3b; en matière de protection des monuments, cf. parmi d'autres ATF 118 Ib 384,
cons. 5e; 120 Ia 270, cons. 6c; 126 I 219, cons. 2c; cf. également
Weber-Dürler, op. cit., p. 122). On remarquera encore que le nombre de ports
déjà équipés d'installations de vidange est tout à fait raisonnable, ce d'autant
que certaines installations sont en cours de construction et que le SESA exige
de manière générale des exploitants de ports qui en sont dépourvus de remédier
à cette carence. X.________ bénéficie d'ailleurs d'une situation privilégiée
dans la mesure où son bateau stationne dans un port équipé (Y.________, à
A.________).
8.
En conclusion, la
décision de l'autorité intimée d'exiger le respect des art. 90 al. 3 RiNL,
respectivement de l'art. 108 al. 1 ONI, en imposant au recourant la dépose des
vannes d'évacuation WC, lavabo(s) et douche(s) de son bateau et la pose de
bouchons au niveau des "passe-coques", est pleinement conforme à la
loi et ne procède ni d'un excès ni d'un abus du pouvoir d'appréciation. Le
recours doit donc être rejeté et un nouveau délai doit être imparti à
l'intéressé pour mettre son bateau en conformité.
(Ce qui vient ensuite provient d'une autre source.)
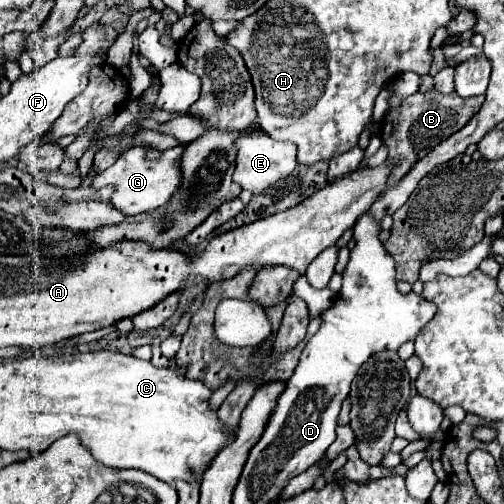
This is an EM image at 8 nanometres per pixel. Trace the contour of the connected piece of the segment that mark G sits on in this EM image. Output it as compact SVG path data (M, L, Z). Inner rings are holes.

Vu l'issue du pourvoi, les
frais du présent arrêt seront mis à la charge de X.________ qui succombe et
qui, pour la même raison et faute d'avoir été assisté d'un mandataire
professionnel, n'a pas droit à des dépens (art. 55 al. 1 LJPA).
Dispositif
Par ces motifs
le Tribunal administratif
arrête:
I. Le recours est
rejeté.
II. La décision du
Service des automobiles et de la navigation du 25 mai 2001 est confirmée. Un
délai au 30 avril 2002 est imparti au recourant pour mettre son
bateau en conformité.
III. L'émolument
et les frais d'instruction, par 1'000 (mille) francs, sont mis à la charge du
recourant, cette somme étant compensée par l'avance de frais effectuée.
IV. Il n'est pas
alloué de dépens.
Lausanne, le 21 janvier 2002/gz
La présidente: Le
greffier:
Le présent arrêt est communiqué aux
destinataires de l'avis d'envoi ci-joint.
Le présent arrêt peut faire l'objet, dans
les trente jours dès sa notification, d'un recours de droit administratif au
Tribunal fédéral. Le recours s'exerce conformément aux art. 103 ss de la loi
fédérale d'organisation judiciaire (RS 173.110).